| Selected excerpt |
★ ★ ★ ★ ★ ★ ★

Tuesday, we learned the PPI came down 2.8%
when the consensus was -1.8%. Of course, this discrepancy was mostly due to
the beaten down energy sector. Hewlett Packard
surprised with higher then expected earnings; Mr Bernake claimed the credit market was stabilizing. Mr Paulson said the market would take longer than we
think to recover but would be faster than what it would be without the
rescue plan. The day was very volatile and after a new low we managed to
finish up thanks to a late day rally.
Wednesday it was the CPI who’s turn it was to come down dramatically. It came
down another 1.0%. Energy prices came down 8.6%, cars -2.4% et appliances 1.0%.
Plus we have no idea what’s going to happen to General Motors. The government
is unsure how exactly to assist GM. If GM was to go belly up it would
affect millions of family and being smack in the middle of a recession,
this would be catastrophic… The Fed also released its minutes of the last
reunion and they reduced their growth and inflation forecast. To understand
what this means you need to know that a reduction of the inflation is not a
good sign when in a recession. It means the consumers are expecting a general
price reduction and are delaying their big acquisitions. This creates a
recession that “feeds on itself”! This caused the markets to break below
the support level we identified earlier.
This means that what used to be a support will now act as a resistance
level… All 10 S&P500 sub-indexes closed lower with financials leading
the way with an 11% decline. The least affected was the public services, a defensive
sector who’s yield depends on dividends.
Thursday the automotive industry’s
uncertainty, oil prices that traded below 50$ and continued increase of jobless
claims literally insuring an eleventh consecutive job loss report caused
the markets to suffer, once again, all 10 S&P500 sub-indexes closing
lower.
Friday there were
no significant economic news on tap, thank god! Markets opened higher but
quickly returned to the recent low. We even managed to post new lows in the
afternoon. When it became clear we wouldn’t go any lower we saw an impressive
rally take place. The candle that formed following that rebound let’s us hope next week could continue in that direction…
This Week
Last week’s performance forces us to reassess where the
next support level is. The strong slowdown of consumer spending is very worrisome
for the economy especially with the holidays around the corner since we know
a significant percentage of sales come during that period alone. A
disastrous holiday season in regards to consumer spending would have a catastrophic
impact on companies’ earnings in the fourth quarter. This week the relevant
news to keep an eye on are listed below.
Remember that we ended the week on a strong rally so don’t
be surprised if we see it continue but also be wary of sudden profit taking
which could reverse the rally and take us down even deeper…
Technically, on the S&P500 we need to go back to
1997 to find the next support. Having to go back 11 years speaks volumes of
the magnitude of this historical debacle we are going through… Good news is we’re already there! For the
Dow and the Naz we don’t have to go back so far
but nonetheless these support were also based on
levels seen 11 years ago… It is difficult to be precise at this time
because of the long tails some of the candles that form the chart during
that period but for the S&P500 the support level is somewhere between
700 and 750. In the DowJone’s case this level is
around 7250 and 7500 and in the Nasdaq case, the level is around 1100 and
1300. That’s the optimistic view! If we use technical analysis and
calculate the price based on the height of the corridor we just broke
through, we’re going even lower!

★ ★ ★ ★ ★ ★ ★

| Records provided |
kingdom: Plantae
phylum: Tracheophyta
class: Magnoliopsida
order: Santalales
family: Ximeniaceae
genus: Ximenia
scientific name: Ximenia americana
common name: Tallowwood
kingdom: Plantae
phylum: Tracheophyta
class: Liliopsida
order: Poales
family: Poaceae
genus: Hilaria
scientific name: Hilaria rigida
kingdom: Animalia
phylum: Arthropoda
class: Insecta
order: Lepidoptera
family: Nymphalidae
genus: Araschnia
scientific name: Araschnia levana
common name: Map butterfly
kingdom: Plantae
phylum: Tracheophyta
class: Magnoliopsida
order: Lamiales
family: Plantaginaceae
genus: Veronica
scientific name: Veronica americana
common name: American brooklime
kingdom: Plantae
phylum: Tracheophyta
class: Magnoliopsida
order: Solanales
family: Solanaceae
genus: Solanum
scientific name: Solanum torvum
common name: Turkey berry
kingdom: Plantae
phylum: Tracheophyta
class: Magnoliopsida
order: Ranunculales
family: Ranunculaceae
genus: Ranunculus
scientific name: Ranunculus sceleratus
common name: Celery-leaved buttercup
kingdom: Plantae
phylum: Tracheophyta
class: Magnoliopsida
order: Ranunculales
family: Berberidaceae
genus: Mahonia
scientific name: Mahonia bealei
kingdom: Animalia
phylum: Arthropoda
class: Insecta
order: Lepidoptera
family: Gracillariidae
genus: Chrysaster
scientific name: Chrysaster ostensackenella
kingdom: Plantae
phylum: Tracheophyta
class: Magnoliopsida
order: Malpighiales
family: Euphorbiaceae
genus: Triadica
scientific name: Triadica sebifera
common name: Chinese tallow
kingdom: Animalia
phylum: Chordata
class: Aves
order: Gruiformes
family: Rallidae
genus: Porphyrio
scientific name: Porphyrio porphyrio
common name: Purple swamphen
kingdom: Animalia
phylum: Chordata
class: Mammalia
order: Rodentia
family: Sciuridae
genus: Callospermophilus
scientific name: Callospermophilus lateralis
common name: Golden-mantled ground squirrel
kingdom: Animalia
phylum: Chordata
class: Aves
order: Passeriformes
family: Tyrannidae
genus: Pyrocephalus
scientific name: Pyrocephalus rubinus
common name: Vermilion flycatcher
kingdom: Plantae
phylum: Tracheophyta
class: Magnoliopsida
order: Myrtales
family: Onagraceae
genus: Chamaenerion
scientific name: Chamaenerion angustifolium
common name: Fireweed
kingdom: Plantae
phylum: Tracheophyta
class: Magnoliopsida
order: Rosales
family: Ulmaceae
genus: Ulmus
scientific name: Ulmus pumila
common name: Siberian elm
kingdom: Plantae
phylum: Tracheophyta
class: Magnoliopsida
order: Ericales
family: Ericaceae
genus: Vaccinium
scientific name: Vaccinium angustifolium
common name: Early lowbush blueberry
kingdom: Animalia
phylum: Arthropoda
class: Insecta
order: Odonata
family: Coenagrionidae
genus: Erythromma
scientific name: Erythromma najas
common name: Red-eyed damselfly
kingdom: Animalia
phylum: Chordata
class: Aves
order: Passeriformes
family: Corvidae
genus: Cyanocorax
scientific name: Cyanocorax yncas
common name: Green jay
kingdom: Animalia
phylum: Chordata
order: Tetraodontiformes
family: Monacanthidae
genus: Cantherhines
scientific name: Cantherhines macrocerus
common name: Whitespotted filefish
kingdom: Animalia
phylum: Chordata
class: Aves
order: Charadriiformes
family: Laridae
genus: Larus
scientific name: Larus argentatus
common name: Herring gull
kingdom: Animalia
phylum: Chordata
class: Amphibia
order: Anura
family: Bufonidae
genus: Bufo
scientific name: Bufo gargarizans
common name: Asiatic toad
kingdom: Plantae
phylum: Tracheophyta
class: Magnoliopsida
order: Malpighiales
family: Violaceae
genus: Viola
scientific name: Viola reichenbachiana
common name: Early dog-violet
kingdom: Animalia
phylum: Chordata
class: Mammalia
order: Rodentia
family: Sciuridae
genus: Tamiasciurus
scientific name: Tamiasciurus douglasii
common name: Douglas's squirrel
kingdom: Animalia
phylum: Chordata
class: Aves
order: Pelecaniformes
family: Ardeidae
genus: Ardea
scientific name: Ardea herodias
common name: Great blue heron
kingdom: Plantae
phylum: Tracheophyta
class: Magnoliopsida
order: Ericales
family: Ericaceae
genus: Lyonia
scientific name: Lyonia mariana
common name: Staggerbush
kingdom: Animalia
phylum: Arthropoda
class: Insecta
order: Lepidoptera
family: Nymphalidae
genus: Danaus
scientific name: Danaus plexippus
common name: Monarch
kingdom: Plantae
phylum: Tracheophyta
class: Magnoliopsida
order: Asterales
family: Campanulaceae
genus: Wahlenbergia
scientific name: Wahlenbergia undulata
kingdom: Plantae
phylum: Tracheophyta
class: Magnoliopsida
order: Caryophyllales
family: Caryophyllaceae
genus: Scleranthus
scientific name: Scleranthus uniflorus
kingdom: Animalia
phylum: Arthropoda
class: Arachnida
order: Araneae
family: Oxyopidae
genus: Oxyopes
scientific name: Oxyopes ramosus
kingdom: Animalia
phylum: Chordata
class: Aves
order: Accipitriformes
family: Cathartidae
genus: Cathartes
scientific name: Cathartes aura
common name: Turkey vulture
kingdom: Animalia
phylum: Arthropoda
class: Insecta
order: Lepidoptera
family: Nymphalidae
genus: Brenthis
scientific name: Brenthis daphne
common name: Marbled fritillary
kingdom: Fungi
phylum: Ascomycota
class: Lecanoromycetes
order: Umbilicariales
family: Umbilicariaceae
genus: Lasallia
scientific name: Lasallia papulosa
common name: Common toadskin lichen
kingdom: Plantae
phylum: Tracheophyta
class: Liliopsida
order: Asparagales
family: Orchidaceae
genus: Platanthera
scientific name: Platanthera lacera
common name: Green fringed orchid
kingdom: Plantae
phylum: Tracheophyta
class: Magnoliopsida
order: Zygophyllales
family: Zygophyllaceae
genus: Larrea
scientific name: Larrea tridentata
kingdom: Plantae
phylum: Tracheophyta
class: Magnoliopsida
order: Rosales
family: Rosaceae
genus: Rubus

★ ★ ★ ★ ★ ★ ★

| Goals |
1 > Rewrite the market commentary between "Friday there were" and "are listed below.", inclusive, swapping "consumer spending" for "household spending".
2 > List every day of the week that the market commentary names.

| Outputs by task |
1 >
Friday there were
no significant economic news on tap, thank god! Markets opened higher but
quickly returned to the recent low. We even managed to post new lows in the
afternoon. When it became clear we wouldn’t go any lower we saw an impressive
rally take place. The candle that formed following that rebound let’s us hope next week could continue in that direction…
This Week
Last week’s performance forces us to reassess where the
next support level is. The strong slowdown of household spending is very worrisome
for the economy especially with the holidays around the corner since we know
a significant percentage of sales come during that period alone. A
disastrous holiday season in regards to household spending would have a catastrophic
impact on companies’ earnings in the fourth quarter. This week the relevant
news to keep an eye on are listed below.

2 > Tuesday, Wednesday, Thursday, Friday